What am I not seeing, or understanding? Am I missing a core concept here and just ignorant? Are there more benefits to having typical URL mapping and routing classes and functionality, that I'm just not aware of, or have I pretty much got this?
A lot of the benefits to routing you describe are correct, and some of what you say about physical mappings is also true. I'd like to throw in some experience / practical information that colored my opinion on routers over the last few years.
first of all, the dynamic parsing of url works well (most of the time) when you architect your application according to the MVC design pattern. For example, I once built a very large application using Kohana, which is a hierarchical MVC framework, which allows you to extend controllers and models for the sake of making nested urls. In general, this makes a lot of sense. But there were a lot of times where it simply didn't make much sense to go build a whole class and model system around the need for one-off URLs to make the application more functional. But there are also times where MVC is not the design pattern you're using, and thus it is not the defining feature of your API, and routing is beautiful in this scenario. One could easily see this issue at work by playing with frameworks that have a lot of structural freedom, such as Slim framework or Express.js.
more often than people think, a fully functional API will have an element of RPC-ness to it in addition to the primarily RESTful endpoints available for consumption. And not only do those additional functionalities make more sense as a consumer when they're decorating existing resource method mappings. This tends to happen after you've built out most of your application and covered most of your bases, and then you realize that there are a couple little features you'd like to add in relation to a resource that isn't doesn't cleanly fit into the CREATE / READ / UPDATE / DELETE categories. you'll know it when you see it.
it really can not be understated, it is much safer to not go hacking on the actual structure of the controllers and models, adding, removing, changing, things for the sole purpose of adding an endpoint that isn't inherently following the same rules of the other controller methods (API endpoints).

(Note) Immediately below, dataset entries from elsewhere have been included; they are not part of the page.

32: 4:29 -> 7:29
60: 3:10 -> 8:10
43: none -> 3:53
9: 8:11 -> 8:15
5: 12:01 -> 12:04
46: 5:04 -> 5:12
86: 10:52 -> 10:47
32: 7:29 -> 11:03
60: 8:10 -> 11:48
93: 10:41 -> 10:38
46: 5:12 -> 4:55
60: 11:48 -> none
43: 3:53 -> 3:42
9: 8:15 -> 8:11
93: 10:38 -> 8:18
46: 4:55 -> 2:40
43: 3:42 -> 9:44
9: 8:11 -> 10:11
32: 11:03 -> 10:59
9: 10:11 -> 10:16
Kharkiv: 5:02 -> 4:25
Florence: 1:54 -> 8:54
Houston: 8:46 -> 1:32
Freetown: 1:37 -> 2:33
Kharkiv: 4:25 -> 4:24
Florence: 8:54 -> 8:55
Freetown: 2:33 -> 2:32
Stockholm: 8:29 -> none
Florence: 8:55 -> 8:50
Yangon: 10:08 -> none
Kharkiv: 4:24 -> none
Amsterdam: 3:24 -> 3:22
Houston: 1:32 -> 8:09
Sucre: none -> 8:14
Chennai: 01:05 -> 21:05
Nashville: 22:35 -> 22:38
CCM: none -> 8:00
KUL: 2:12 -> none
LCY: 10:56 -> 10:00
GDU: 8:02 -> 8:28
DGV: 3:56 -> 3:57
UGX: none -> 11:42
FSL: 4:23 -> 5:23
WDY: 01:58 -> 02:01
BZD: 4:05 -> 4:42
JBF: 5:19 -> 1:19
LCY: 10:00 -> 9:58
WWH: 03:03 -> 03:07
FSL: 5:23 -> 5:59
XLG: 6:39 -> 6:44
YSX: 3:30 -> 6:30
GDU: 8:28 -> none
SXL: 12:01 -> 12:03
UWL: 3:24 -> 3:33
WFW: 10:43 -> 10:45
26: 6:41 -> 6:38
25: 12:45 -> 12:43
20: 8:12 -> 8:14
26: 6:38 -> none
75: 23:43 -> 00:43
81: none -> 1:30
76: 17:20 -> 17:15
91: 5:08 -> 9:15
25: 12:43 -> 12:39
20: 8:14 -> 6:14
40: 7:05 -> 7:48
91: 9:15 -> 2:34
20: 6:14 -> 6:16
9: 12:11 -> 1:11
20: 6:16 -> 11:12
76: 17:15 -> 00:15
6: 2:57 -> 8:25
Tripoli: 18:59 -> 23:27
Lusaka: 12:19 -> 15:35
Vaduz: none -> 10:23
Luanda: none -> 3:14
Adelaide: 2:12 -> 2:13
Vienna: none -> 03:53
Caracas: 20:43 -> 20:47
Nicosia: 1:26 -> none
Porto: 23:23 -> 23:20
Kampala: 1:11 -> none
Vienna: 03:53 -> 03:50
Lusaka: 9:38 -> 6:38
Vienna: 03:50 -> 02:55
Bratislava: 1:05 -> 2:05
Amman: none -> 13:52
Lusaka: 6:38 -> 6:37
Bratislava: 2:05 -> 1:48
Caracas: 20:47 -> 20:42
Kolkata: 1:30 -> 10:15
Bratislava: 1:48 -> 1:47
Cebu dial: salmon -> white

another very important thing is that your API endpoints are actually more maleable than we often realize. What I mean is, you can be OK with the structure of your endpoints on monday, and then on friday,you get this task sent down from above saying you need to change all of these API calls to be of some other structure, and thats fine. but if you have a large application, this requires a very, very significant amount of file renaming, class renaming, linkages, and all sorts of very breakable code when the framework you're using has strict rules for class naming, file naming, physical file path structure and stuff like that...just imagine, changing a class name to make it work with the new structure, and now you've got to go hunt down every line of code that instantiated the old class, and change it. Furthermore, in that scenario, it could be said that the problem is that your code is tightly coupled with the url structure of your API, and that is not very maintainable should your url needs change.
Either way, you really ought to decide whats best for the particular application. but the more you use routers, the more you'll see why they're so useful.